Exercise:
Reproduce verbatim the lines of the listing below, starting at the line that contains "Este projeto está" and ending with the last line of the listing, both included.
══ Supplied records
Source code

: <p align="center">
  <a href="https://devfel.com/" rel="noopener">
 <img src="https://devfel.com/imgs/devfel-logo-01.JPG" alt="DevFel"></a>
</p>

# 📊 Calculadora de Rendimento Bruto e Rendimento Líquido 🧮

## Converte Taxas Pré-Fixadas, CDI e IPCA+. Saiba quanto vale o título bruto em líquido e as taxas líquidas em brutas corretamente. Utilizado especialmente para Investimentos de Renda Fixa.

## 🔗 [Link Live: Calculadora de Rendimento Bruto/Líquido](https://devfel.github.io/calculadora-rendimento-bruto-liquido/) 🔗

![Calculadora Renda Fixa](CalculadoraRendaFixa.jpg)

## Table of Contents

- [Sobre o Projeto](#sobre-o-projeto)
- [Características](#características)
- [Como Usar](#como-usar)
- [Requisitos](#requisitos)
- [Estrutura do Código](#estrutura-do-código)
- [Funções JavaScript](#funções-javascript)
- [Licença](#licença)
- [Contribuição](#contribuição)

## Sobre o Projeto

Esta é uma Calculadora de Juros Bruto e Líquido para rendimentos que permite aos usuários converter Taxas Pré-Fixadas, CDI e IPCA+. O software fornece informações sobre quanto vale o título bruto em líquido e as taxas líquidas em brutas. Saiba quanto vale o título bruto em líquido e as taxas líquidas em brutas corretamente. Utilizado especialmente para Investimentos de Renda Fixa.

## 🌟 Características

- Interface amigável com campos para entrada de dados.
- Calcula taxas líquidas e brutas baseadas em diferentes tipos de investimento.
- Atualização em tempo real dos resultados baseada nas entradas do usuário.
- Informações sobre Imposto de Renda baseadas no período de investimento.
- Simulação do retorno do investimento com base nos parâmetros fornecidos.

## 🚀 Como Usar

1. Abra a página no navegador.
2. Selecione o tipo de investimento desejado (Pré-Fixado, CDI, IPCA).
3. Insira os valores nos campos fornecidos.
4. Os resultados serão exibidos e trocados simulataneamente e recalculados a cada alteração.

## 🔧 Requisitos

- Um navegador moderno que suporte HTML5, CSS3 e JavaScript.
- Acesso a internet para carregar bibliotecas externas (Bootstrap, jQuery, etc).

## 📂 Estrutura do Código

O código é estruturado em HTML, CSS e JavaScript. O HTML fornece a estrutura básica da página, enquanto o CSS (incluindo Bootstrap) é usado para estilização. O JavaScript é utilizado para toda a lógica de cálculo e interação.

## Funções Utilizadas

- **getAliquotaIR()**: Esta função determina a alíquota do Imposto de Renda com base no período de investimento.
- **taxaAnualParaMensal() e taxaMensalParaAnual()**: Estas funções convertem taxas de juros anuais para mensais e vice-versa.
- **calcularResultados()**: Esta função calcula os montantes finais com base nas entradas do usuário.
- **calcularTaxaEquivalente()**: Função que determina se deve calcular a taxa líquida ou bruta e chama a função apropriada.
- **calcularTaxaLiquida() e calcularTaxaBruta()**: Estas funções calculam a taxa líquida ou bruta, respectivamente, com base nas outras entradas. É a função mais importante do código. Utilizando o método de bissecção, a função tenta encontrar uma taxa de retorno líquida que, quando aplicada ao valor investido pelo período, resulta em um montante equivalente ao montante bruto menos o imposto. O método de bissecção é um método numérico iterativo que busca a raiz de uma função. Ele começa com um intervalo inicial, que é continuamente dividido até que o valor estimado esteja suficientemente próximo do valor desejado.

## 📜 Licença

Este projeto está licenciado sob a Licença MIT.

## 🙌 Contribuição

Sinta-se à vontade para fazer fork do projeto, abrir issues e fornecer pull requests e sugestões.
════
Completed task:
Este projeto está licenciado sob a Licença MIT.

## 🙌 Contribuição

Sinta-se à vontade para fazer fork do projeto, abrir issues e fornecer pull requests e sugestões.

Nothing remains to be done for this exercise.